-- Opening Marker --

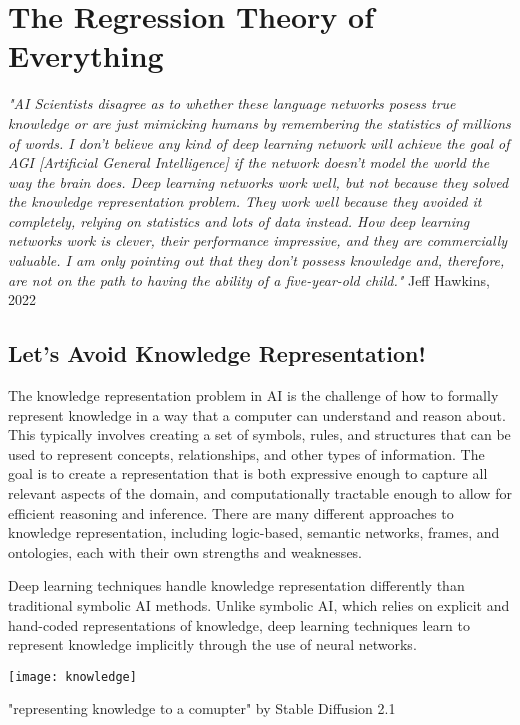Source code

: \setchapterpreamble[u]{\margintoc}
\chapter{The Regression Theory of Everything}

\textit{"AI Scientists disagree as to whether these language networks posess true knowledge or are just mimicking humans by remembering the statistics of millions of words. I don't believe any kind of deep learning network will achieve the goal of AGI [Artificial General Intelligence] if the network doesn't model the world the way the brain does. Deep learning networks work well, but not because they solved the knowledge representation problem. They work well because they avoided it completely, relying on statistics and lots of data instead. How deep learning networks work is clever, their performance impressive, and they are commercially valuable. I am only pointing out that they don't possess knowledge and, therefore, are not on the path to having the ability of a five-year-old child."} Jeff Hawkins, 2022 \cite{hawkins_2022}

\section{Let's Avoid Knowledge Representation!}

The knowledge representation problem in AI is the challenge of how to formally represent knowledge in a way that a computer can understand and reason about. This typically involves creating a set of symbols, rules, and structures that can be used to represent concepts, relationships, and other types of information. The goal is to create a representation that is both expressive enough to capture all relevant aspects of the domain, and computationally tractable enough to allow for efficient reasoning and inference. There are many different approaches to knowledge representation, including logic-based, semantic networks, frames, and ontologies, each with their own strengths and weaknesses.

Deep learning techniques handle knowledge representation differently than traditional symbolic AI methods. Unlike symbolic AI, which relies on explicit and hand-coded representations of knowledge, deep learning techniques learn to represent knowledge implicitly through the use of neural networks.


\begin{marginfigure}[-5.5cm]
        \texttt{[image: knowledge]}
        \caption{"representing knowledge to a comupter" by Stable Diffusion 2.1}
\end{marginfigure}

-- Closing Marker --

Aim of the task: Hand back the exact lines from the start of the entries to the line with "Regression Theory of", both ends kept and pictures left out.

The answer:
Source code

: \setchapterpreamble[u]{\margintoc}
\chapter{The Regression Theory of Everything}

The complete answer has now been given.